Keratoses are undoubtedly the precancerous dermatoses par excellence, and, once they have become established, should be thoroughly removed. This can be done by excision, or by the curette and caustic. The ordinary senile wart must never be regarded as harmless, for over 5 percent of them certainly develop into basal-celled cancers.


In addition to a search for the cause of cancer and the attempt to prevent the development of precancerous conditions, and the removal of them, once they have arisen, a number of other things are necessary if we are to make headway against this disease. We must educate the public to seek advice early, and we must educate the family physician to give good and wise counsel when this advice is sought.

Thanks to the medical profession and a few public-spirited publications, the public is becoming more and more awakened to the danger of cancer and the good results that can be obtained when the condition is recognized at a sufficiently early period, and every surgeon is noting that he is seeing not only more and more of early cancer, but-more and more cases of the precancerous conditions. To again quote Bloodgood: "It is interesting to note that the number of these benign lesions applying for treatment is on the increase. Up until 1910 the percentage of these was but 14, in the past two years the benign precancerous lesions have increased to 30 percent, and the relative number of fully developed cancers is apparently on the decrease. . . . My table shows that between the years 1890 and 1913, sixteen patients have sought advice with lesions of less than a month's duration. (Practically all of these were recent cases, and in people who have been reached directly by the education of the students of the third and fourth year.) Fifty patients sought advice within two months after the onset of the first lesion; 77 between three and six months; 109 between six and twelve months; 344 from one to ten years or more." In the vast majority of instances, however, malignant change had been present upward of six months before operation was performed. In speaking of eight cases of perithelial angiosarcoma of the skin, Bloodgood says: "In five of these cases the tumor had been present one or more years; in only three cases less than a year. In every instance, therefore, there had been the opportunity for an earlier complete local operation. Not one of these eight cases was cured. If we are to get better results in dealing with the malignant tumors of the skin, we must see and treat our patients at an earlier date. The public must be taught to realize that nothing can be gained by delay. They should further be taught the danger of consulting men who are ignorant and mercenary, and absolutely without conscience. Every physician should have at hand a few copies of the American Medical Association's expose of those engaged in this nefarious trade.
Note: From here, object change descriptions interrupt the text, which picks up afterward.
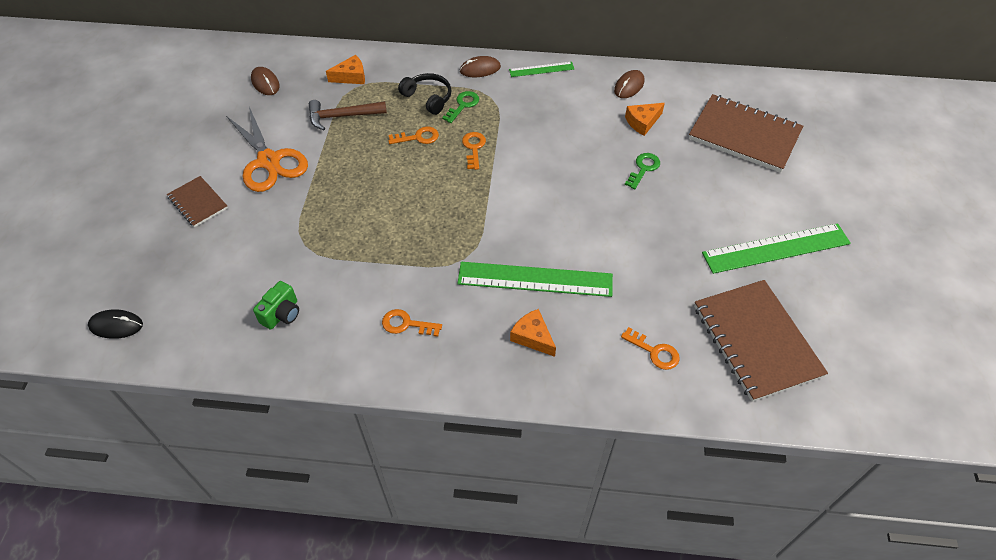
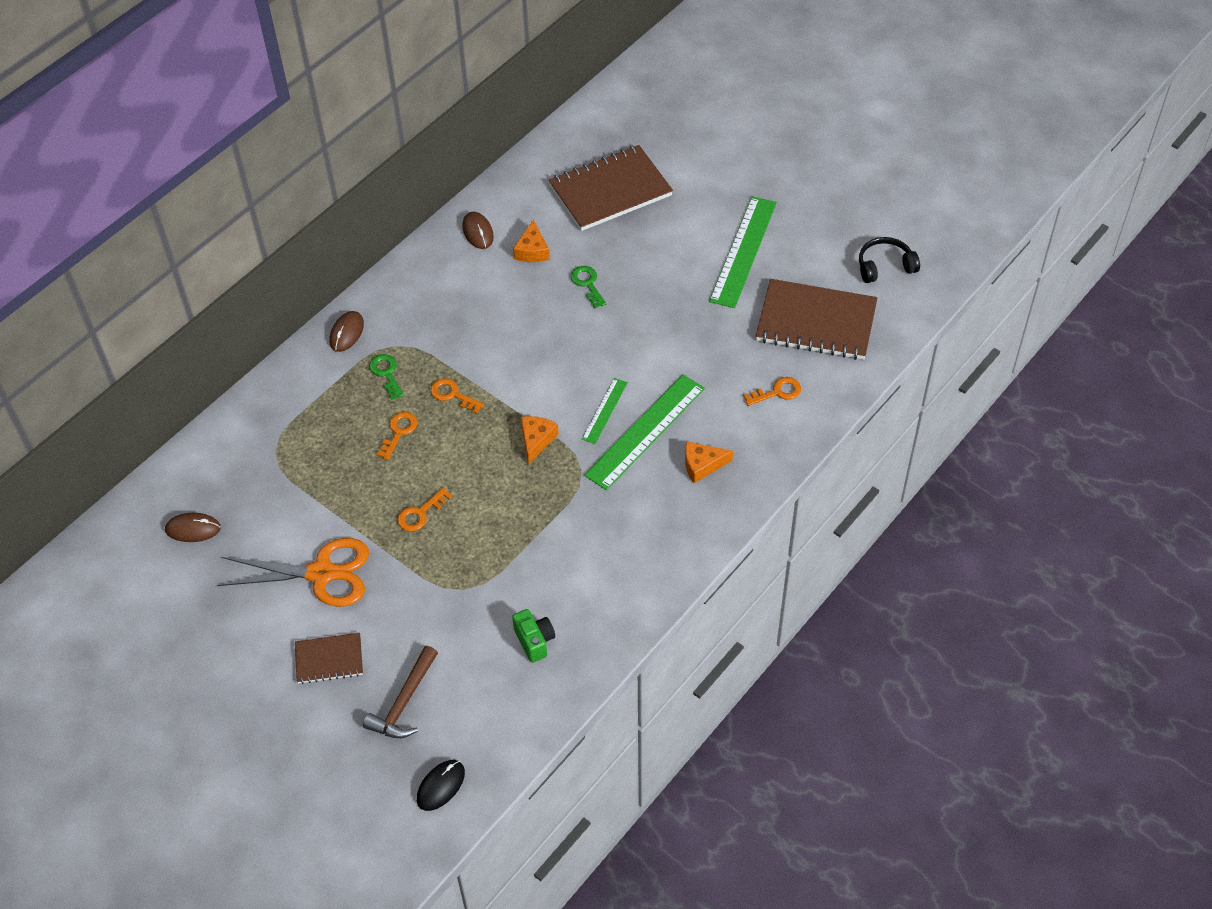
camera: 55 degrees left, 0 degrees up
brown hammer [309,100,387,130] -> brown hammer moved to [363,646,438,738]
orange cheese [326,55,365,84] -> orange cheese moved to [521,416,559,464]
orange key [382,309,442,337] -> orange key moved to [397,487,452,532]
black headphones [398,73,451,115] -> black headphones moved to [859,237,920,283]
green ruler [509,62,574,77] -> green ruler moved to [582,378,628,444]

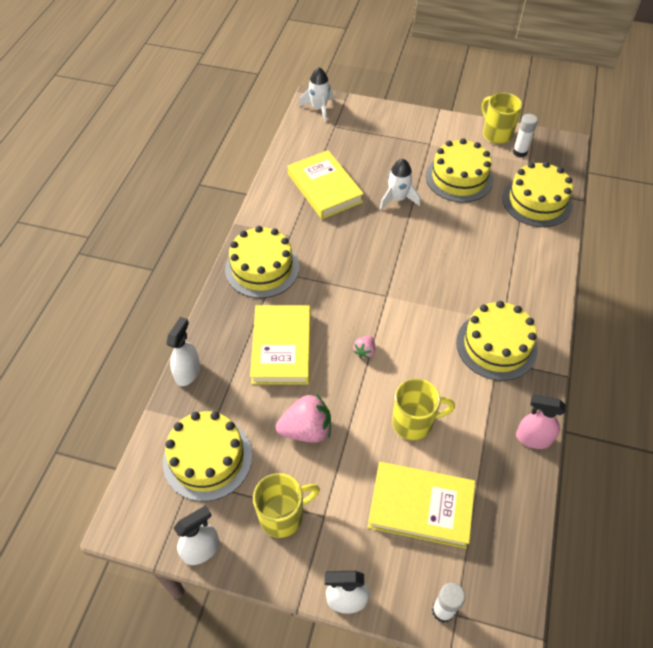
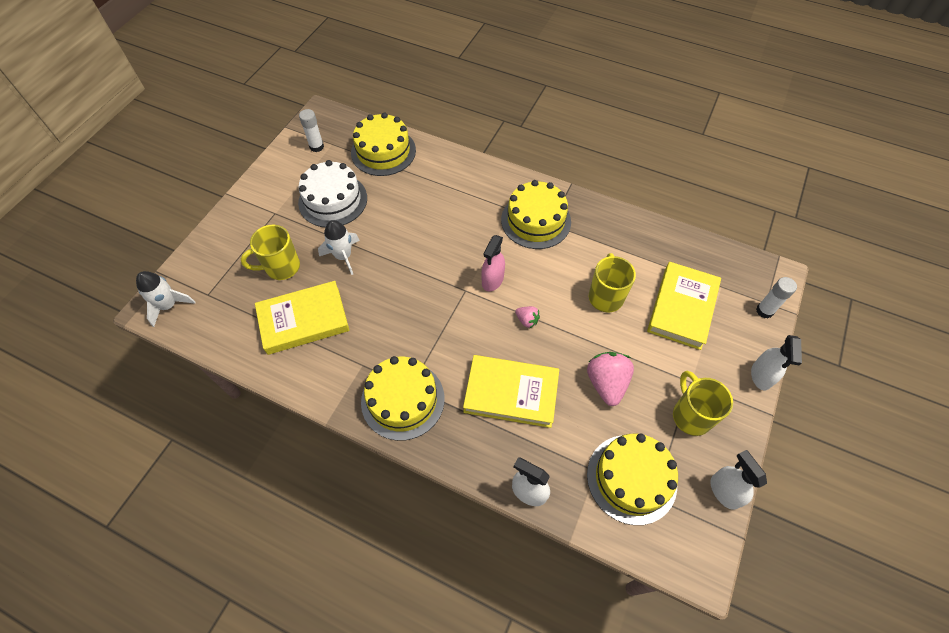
camera: 80 degrees left, 5 degrees up
yellow cake [426,138,493,202] -> white cake [298,160,367,227]
yellow mug [482,93,522,144] -> yellow mug moved to [241,225,300,280]
pink spray bottle [516,395,566,449] -> pink spray bottle moved to [481,235,505,291]

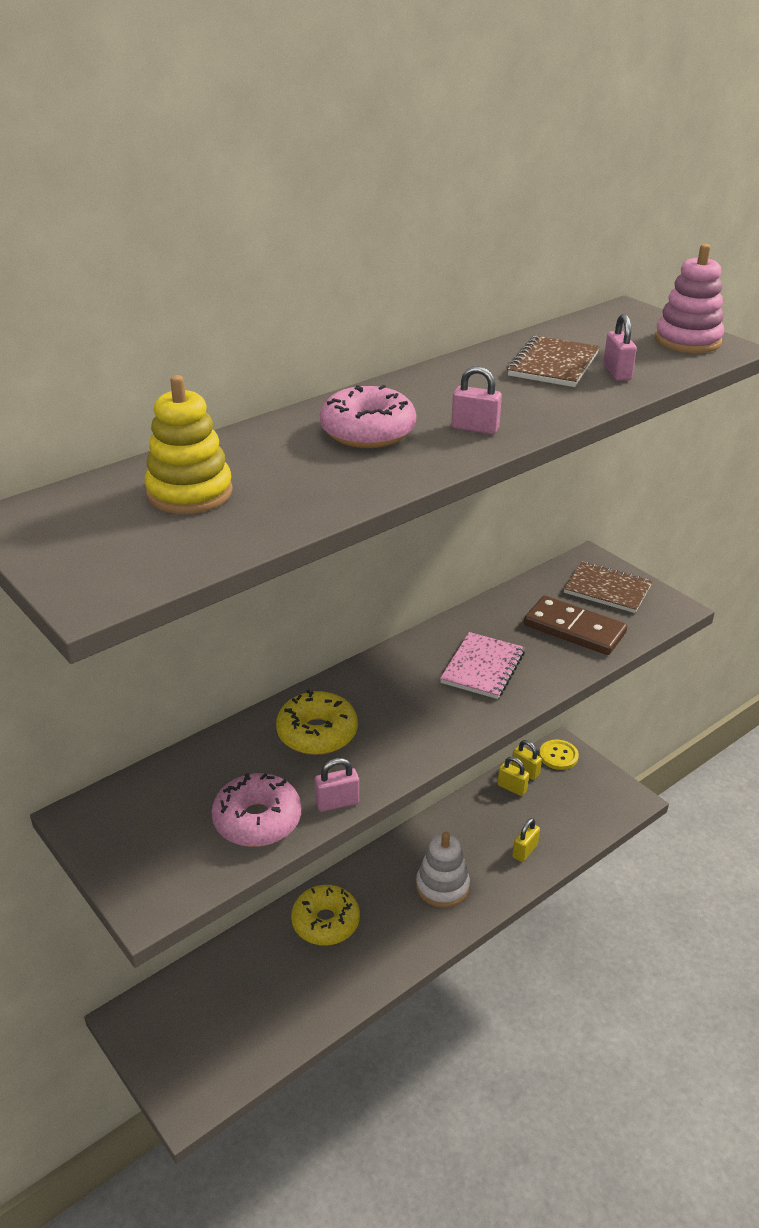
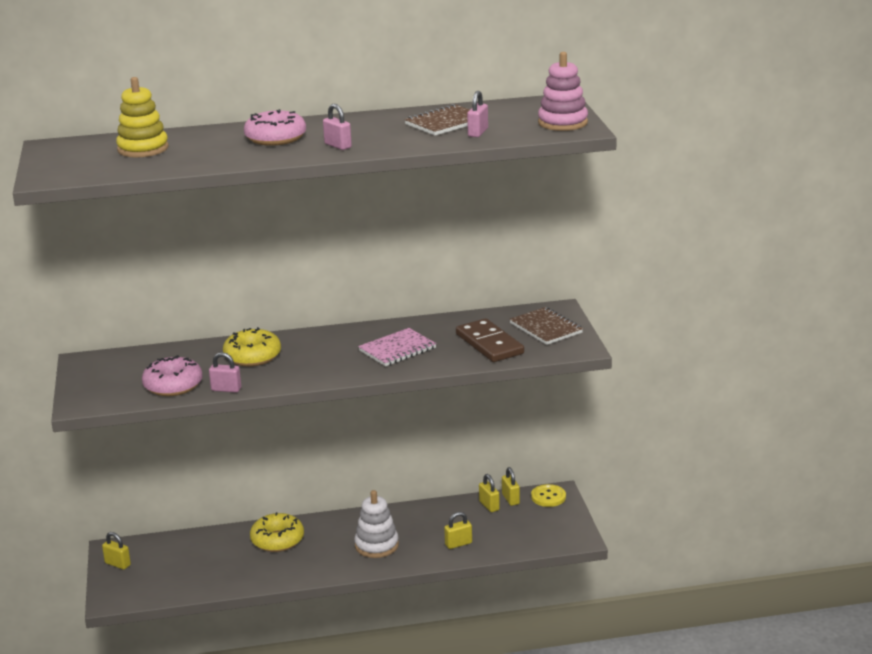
camera: 30 degrees right, 10 degrees down
none -> yellow padlock [102,532,131,570]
There are, of course, a number of ways in which the public can be reached in such matters, but in my judgment none is so effective as the personal plea of the physician to a patient or household that has confidence in him. Public lectures, and articles contributed to the daily papers or to the public magazines have but a transient effect, and are usually speedily forgotten. And just for this reason it is necessary that every qualified physician and every embryonic physician shall have impressed on him the danger of precancerous affections, and should be taught not only in his course in pathology, but also in surgery, medicine, and dermatology, the fact that a cancer nearly always arises upon the site of an abnormality, be it congenital or acquired. And in many medical schools this is not sufficiently well done. It is unjust to blame the busy practitioner for neglecting to keep up with these advances when he did not receive the proper instruction, but fortunately the ethical medical journals of today are teaching this very point, and emphasizing the necessity of recognizing cancer early. If the physician is in doubt, there is always an expert within call, a man who has the necessary ability and apparatus to make a diagnosis.